Sem futebol nos estádios e as limitações aos ajuntamentos, conhece a realidade com que se deparam as Casas do Benfica?

O Benfica tem de manter as Casas do Benfica. Mais importante que ter um certo número, é ter sócios pagantes de quotas. As Casas do Benfica têm uma percentagem 10 a 40 % de sócios. É outra das questões a resolver. Trazer as Casas para dentro do clube é o objetivo.

Como?

Benefícios. As Casas têm uma situação muito complicada, falta de venda de produtos, de gente a ver futebol, hoje estão em dificuldades. Estive na casa do Benfica do Portimão e diziam-me que as pessoas chegam, veem o futebol, tomam o café e vão embora. Isto é a realidade.

O futebol, em geral e do Benfica, em particular, ainda é um livro aos quadradinhos no qual possa contar uma história às crianças?

O futebol é uma paixão. Não é tão romântico quanto no tempo do meu pai, mas é uma paixão. Tem muitos interesses? Tem. A única coisa a saber é que não nos podemos vender a esses interesses.

Tenho dois limites. A BTV continuar a dar os jogos. A transição para a Sport TV será a tentação

Venderia a maioria do capital da SAD?

Tenho dois limites. A BTV continuar a dar os jogos. A transição para a Sport TV será a tentação [dos outros candidatos], um por ação, outro por omissão.

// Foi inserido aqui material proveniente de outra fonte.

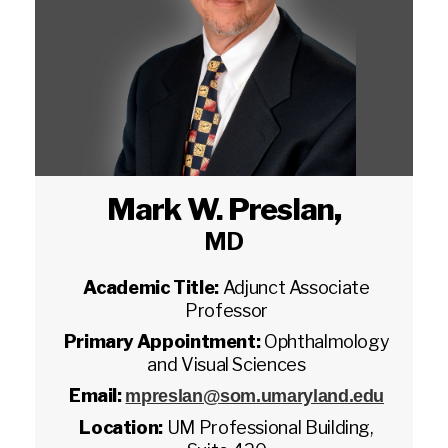
Mark W. Preslan
,
MD
Academic Title:
Adjunct Associate
Professor
Primary Appointment:
Ophthalmology
and Visual Sciences
Email:
mpreslan@som.umaryland.edu
Location:
UM Professional Building,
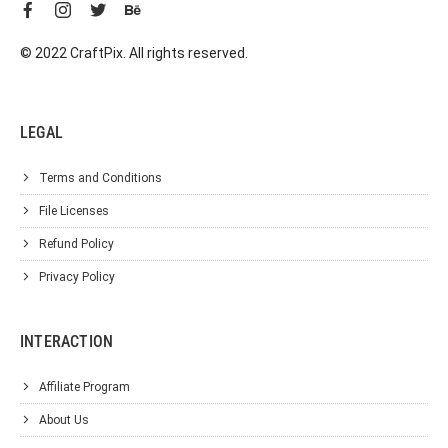
© 2022 CraftPix. All rights reserved.
LEGAL
Terms and Conditions
File Licenses
Refund Policy
Privacy Policy
INTERACTION
Affiliate Program
About Us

Não admito de maneira nenhuma que o Benfica perca a maioria do capital da SAD. O que pode acontecer a breve, caso não ganhe, uma assembleia-geral para aprovar a remuneração dos dirigentes, violando os estatutos e mais à frente invocar as dificuldades financeiras para vender o capital da SAD.

Será um presidente não remunerado?

Assumo o compromisso de nunca ser um presidente remunerado no Benfica. Clube e SAD, mesmo que mudem os estatutos. Não ando desesperado à procura de emprego, tenho um projeto para o clube que não é de interesses, que não é da Gestifute.

Uma candidatura que cai de paraquedas e foi a quarta escolha de um grupo de interesses. (...) Essa pessoa não tem nenhuma ideia a não ser querer ser presidente

Sente-se copiado nas ideias? Não apresentou 90 medidas?

Ouça, até nos pilares, na forma da apresentação, já não digo no conteúdo, uma lista apresentou cinco pilares. Chamou-lhes pilares. Podia ter chamado trave-mestra. Uma candidatura que cai de paraquedas e foi a quarta escolha de um grupo de interesses. As ideias são de alguém que lhes forneceu. Essa pessoa não tem nenhuma ideia a não ser querer ser presidente. O Benfica não pode ser pessoas que não têm história, nem pode ser governado por grupos de interesses. É isso que os sócios têm que optar.

Acredita que, no caso de eleito, seja o último mandato de Vieira e fará, depois, a sucessão?

Conheço-o bem e nunca fará a sucessão de nada. Tem necessidade de continuar. Mas espero que seja o último, sim. Aliás esperava que não se tivesse candidatado. Por ele, nunca se vai embora. São meros anúncios estratégicos e táticos. Quem gostaria de ter? O filho na direção, como fez nas empresas.